Please write out the listing beneath this sentence exactly, from its first line to the line with "Document page, 1500x844 pixels.", and stop there.

- **Given records**:
--------
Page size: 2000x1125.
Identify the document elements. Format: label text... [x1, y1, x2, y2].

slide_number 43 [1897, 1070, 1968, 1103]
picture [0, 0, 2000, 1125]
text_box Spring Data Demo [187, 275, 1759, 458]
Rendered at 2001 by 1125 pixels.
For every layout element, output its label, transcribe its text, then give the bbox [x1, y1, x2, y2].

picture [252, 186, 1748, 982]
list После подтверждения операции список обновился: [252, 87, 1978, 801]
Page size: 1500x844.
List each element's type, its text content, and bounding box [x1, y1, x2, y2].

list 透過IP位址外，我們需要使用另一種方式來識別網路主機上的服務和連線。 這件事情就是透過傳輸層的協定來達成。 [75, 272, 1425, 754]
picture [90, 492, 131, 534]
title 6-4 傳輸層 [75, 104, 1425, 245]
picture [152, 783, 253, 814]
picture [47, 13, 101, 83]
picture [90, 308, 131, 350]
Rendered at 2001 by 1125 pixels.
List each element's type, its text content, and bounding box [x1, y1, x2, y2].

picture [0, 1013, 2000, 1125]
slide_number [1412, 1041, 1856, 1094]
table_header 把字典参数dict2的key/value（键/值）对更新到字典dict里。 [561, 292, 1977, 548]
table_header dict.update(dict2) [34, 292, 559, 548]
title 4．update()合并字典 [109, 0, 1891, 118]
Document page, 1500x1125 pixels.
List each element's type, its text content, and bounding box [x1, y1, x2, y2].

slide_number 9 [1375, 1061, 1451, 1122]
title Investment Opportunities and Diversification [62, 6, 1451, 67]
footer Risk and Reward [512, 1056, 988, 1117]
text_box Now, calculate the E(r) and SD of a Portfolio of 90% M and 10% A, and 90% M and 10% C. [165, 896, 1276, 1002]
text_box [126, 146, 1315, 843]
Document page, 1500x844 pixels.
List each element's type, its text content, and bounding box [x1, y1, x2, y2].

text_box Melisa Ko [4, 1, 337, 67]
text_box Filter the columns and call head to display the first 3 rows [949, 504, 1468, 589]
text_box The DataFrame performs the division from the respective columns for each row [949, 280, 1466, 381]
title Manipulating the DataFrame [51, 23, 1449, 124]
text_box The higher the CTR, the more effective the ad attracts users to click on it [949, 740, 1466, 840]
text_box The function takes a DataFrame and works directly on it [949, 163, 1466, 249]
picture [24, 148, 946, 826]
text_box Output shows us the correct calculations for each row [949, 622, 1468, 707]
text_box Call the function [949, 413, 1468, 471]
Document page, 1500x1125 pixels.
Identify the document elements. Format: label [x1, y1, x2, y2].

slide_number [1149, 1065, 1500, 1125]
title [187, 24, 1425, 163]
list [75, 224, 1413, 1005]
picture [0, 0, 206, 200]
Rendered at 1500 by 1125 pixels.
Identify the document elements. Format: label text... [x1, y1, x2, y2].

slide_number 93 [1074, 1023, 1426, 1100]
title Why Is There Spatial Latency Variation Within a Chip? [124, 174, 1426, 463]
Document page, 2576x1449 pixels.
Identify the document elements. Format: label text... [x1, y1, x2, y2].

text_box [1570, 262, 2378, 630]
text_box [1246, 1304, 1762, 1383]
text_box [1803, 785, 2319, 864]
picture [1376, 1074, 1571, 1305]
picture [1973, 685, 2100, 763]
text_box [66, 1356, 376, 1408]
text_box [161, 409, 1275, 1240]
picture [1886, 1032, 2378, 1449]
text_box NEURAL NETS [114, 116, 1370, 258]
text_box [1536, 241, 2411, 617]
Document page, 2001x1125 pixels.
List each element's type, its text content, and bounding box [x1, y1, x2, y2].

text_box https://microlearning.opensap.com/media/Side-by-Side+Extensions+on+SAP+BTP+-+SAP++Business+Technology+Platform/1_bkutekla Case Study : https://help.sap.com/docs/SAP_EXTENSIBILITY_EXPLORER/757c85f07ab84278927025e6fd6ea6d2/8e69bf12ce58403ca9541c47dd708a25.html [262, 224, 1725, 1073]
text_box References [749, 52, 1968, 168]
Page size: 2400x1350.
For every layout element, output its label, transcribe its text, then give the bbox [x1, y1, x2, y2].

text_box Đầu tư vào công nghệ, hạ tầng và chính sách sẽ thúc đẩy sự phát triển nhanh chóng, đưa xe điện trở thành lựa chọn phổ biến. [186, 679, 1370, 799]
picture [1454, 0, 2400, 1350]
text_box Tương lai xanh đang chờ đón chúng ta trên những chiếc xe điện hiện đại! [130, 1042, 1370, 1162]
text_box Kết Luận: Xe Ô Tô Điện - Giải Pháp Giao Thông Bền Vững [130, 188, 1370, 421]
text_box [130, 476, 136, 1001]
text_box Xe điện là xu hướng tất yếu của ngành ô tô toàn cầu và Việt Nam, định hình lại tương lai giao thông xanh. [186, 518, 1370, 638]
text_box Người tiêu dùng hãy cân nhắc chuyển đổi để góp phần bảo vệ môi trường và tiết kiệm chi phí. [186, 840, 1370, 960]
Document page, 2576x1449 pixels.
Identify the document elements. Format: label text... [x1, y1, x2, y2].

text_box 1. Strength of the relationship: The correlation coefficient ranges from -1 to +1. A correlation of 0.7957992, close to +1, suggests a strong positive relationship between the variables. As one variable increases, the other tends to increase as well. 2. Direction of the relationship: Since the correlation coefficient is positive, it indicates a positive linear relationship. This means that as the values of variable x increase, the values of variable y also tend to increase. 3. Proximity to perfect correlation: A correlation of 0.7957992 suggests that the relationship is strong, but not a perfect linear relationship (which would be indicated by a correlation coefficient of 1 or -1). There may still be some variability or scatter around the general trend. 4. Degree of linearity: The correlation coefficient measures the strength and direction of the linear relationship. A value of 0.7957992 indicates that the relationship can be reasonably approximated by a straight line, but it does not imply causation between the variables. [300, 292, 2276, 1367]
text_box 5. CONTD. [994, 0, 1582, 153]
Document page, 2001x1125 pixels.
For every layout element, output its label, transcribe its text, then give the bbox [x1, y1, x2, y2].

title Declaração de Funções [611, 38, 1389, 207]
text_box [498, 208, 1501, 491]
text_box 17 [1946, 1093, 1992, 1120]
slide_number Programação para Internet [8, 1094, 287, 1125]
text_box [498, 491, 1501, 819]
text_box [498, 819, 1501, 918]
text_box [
--------
- **Solution for this task**:
Page size: 2000x1125.
Identify the document elements. Format: label text... [x1, y1, x2, y2].

slide_number 43 [1897, 1070, 1968, 1103]
picture [0, 0, 2000, 1125]
text_box Spring Data Demo [187, 275, 1759, 458]
Rendered at 2001 by 1125 pixels.
For every layout element, output its label, transcribe its text, then give the bbox [x1, y1, x2, y2].

picture [252, 186, 1748, 982]
list После подтверждения операции список обновился: [252, 87, 1978, 801]
Page size: 1500x844.
List each element's type, its text content, and bounding box [x1, y1, x2, y2].

list 透過IP位址外，我們需要使用另一種方式來識別網路主機上的服務和連線。 這件事情就是透過傳輸層的協定來達成。 [75, 272, 1425, 754]
picture [90, 492, 131, 534]
title 6-4 傳輸層 [75, 104, 1425, 245]
picture [152, 783, 253, 814]
picture [47, 13, 101, 83]
picture [90, 308, 131, 350]
Rendered at 2001 by 1125 pixels.
List each element's type, its text content, and bounding box [x1, y1, x2, y2].

picture [0, 1013, 2000, 1125]
slide_number [1412, 1041, 1856, 1094]
table_header 把字典参数dict2的key/value（键/值）对更新到字典dict里。 [561, 292, 1977, 548]
table_header dict.update(dict2) [34, 292, 559, 548]
title 4．update()合并字典 [109, 0, 1891, 118]
Document page, 1500x1125 pixels.
List each element's type, its text content, and bounding box [x1, y1, x2, y2].

slide_number 9 [1375, 1061, 1451, 1122]
title Investment Opportunities and Diversification [62, 6, 1451, 67]
footer Risk and Reward [512, 1056, 988, 1117]
text_box Now, calculate the E(r) and SD of a Portfolio of 90% M and 10% A, and 90% M and 10% C. [165, 896, 1276, 1002]
text_box [126, 146, 1315, 843]
Document page, 1500x844 pixels.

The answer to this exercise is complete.